Background information
- Born: Abraham Isaac Quintanilla Jr. February 20, 1939 Corpus Christi, Texas, U.S.
- Died: December 13, 2025 (aged 86) Corpus Christi, Texas, U.S.
- Genres: Chicano, doo-wop, Tejano
- Occupations: Guitarist; singer; songwriter; A&R; producer; music executive;
- Instrument: Guitar
- Years active: 1956–2025
- Labels: Falcon Records, J.W. Fox, Bernal, Epitome
- Formerly of: Los Dinos, Southern Pearl
- Spouse: Marcella Ofelia Samora ​ ​(m. 1963)​
- Website: q-productions.com

= Abraham Quintanilla =

American singer and talent manager (1939–2025)

Abraham Isaac Quintanilla Jr. (February 20, 1939 – December 13, 2025) was an American singer, songwriter, guitarist, and record producer. He was the father and manager of Tejano singer Selena. After Selena's murder on March 31, 1995, Abraham devoted himself to safeguarding and promoting Selena's image through a variety of initiatives. The Quintanilla family has been subjected to public criticism by some fans and journalists who have raised reservations about the commodification of Selena's image, particularly regarding her posthumous releases. Abraham initially found such criticisms hurtful, though stated that he became numb following years of negative comments, saying that it no longer bothered him.

Quintanilla was born to a Mexican-American family in Corpus Christi, Texas. He began his music career as a member of the singing group the Dinos in 1956. He left the group in the late 1960s and initially retired from music to raise a family. After discovering Selena's singing talent, he created the band Selena y Los Dinos composed of Selena and her two older siblings, A.B. Quintanilla and Suzette Quintanilla. Under his management, the group became a major success in the Tejano genre.

Abraham was an executive producer of a 1997 biographical film about Selena's life, in which he was portrayed by actor Edward James Olmos. He participated in the development of Selena: The Series (2020–21) on Netflix alongside the Selena y Los Dinos (2025) documentary.

In May 2016, Abraham appointed Suzette as his successor and the chief executive of his Q-Productions studios.

== Life and career ==
=== 1939–1969: Early career with Los Dinos ===
Abraham Isaac Quintanilla Jr. was born on February 20, 1939, in Corpus Christi, Texas, to Abrán Quintanilla Sr., an auto body repairer and home painter, and María Calderón (1919–1972). Abrán and María eventually became known as Abraham and Mary, respectively, in their community. Abraham was the firstborn child of seven children born to Abraham and Mary, and grew up as a Catholic. He grew up in a community characterized by informal racial segregation, where Spanish was spoken at home and English in school, navigating between the distinct social worlds of Spanish-speaking Mexican Americans and English-speaking White Americans in South Texas. Abraham's childhood marked a transitional period for Mexican Americans, as their social standing improved significantly following World War II, when returning Mexican American soldiers, having experienced greater equality among Americans from other regions of the United States, refused to accept second-class citizenship in their hometowns; consequently, Mexican Americans began winning school board positions and other public offices for the first time. In 1953, Abraham and Mary left the Catholic Church to become Jehovah's Witnesses. They were among the early pioneers in the broader movement of Latin Americans departing Catholicism for Protestant denominations.

*-*-*

### Assigned task
Rewrite the part of the Abraham Quintanilla article between "Quintanilla was born" and "his Q-Productions studios.", inclusive, substituting "biopic" for "biographical film". Rely only on the Abraham Quintanilla article.

*-*-*

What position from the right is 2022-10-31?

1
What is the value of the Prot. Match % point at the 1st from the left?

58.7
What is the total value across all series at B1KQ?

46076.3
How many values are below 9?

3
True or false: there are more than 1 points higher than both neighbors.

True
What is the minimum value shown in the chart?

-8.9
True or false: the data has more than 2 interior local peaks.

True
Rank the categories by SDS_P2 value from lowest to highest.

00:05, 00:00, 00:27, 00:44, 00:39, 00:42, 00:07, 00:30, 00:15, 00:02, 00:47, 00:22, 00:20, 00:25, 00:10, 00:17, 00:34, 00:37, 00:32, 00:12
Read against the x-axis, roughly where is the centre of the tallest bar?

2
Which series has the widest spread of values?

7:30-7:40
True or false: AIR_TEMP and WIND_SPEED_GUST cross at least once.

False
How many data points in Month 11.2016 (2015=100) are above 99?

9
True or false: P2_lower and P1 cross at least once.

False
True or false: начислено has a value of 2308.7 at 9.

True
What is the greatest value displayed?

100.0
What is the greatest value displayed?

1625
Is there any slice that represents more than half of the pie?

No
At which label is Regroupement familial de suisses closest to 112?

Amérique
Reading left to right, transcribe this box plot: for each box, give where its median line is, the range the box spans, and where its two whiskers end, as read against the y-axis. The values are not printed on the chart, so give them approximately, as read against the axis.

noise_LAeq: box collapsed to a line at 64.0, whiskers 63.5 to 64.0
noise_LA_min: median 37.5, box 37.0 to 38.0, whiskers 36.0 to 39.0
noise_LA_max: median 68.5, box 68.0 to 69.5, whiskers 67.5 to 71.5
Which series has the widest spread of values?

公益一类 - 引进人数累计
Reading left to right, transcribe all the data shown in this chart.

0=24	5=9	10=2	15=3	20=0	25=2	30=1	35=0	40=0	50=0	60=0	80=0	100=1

*-*-*

### Exercise output
Quintanilla was born to a Mexican-American family in Corpus Christi, Texas. He began his music career as a member of the singing group the Dinos in 1956. He left the group in the late 1960s and initially retired from music to raise a family. After discovering Selena's singing talent, he created the band Selena y Los Dinos composed of Selena and her two older siblings, A.B. Quintanilla and Suzette Quintanilla. Under his management, the group became a major success in the Tejano genre.

Abraham was an executive producer of a 1997 biopic about Selena's life, in which he was portrayed by actor Edward James Olmos. He participated in the development of Selena: The Series (2020–21) on Netflix alongside the Selena y Los Dinos (2025) documentary.

In May 2016, Abraham appointed Suzette as his successor and the chief executive of his Q-Productions studios.